C’est le seul endroit de la métropole, avec sa structure jumelle à Lille, où les malades d’Alzheimer et leurs proches peuvent participer ensemble à des activités ludiques et culturelles. À Ascq, une association propose une halte pleine de sens quand souvent les amis s’envolent après le diagnostic.

 

alzeimer, retrouver une vie sociale

« Comment ça va Pierre ? ». La réponse est invariable : « Je ne sais pas. » Les bénévoles et les proches des autres malades savent donc qu’aujourd’hui Pierre (nom d’emprunt) va bien. Sinon, il n’aurait pas franchi le seuil de la maison Delessalle.

Pierre est atteint d’Alzheimer. Son sourire et sa bonne humeur décrivent mieux que ses mots son plaisir d’être entouré. Visage tendu, Monique (nom d’emprunt), son épouse, va pouvoir souffler.

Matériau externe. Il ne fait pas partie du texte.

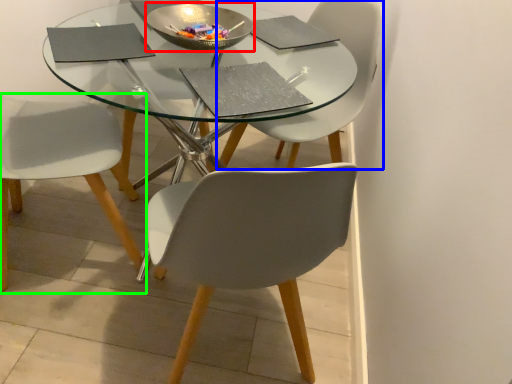
Question: Which is nearer to the bowl (highlighted by a red box)? chair (highlighted by a blue box) or chair (highlighted by a green box).

Choices:
 (A) chair
 (B) chair

Answer: (A)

Retrouver un peu de vie sociale sans culpabiliser d’avoir laissé Pierre à la maison, prisonnier de ses symptômes et de leurs dangers. « Les aidants sont particulièrement isolés lorsque la maladie survient : les amis, la famille ne viennent plus les voir par peur, parce qu’ils ne savent pas comment se comporter par rapport au malade », décrypte Édouard Bouche, président de l’Escale des aidants.

Ici, tous les bénévoles sont formés. Aucun risque qu’ils ne s’offusquent d’un comportement jugé « déplacé » ailleurs. Beaucoup, comme Annie, ont connu la maladie de près : « J’ai accompagné un proche pendant sept ans ». D’autres, comme Mathilde, 25 ans, étudiante en psychologie, veulent en faire leur métier. Elles vont entourer le malade d’un cocon pendant trois heures. Prendre le relais. Pas de stress pour l’aidé : son aidant reste dans son champ de vision. Et réciproquement.

Le malade et son proche participent aux mêmes activités. « Exposition de peinture, musée, jeux de cartes : l’activité devient le prétexte à la communication », assure Philippe, responsable de l’antenne villeneuvoise. Récemment, un malade a ramené une musique qui le rattachait à un souvenir : « La chanson de Dire Straits sur laquelle il avait rencontré son épouse ». Peu importe le stade de la maladie : « Cela se passe toujours mieux qu’on ne le pense », assure Édouard Bouche.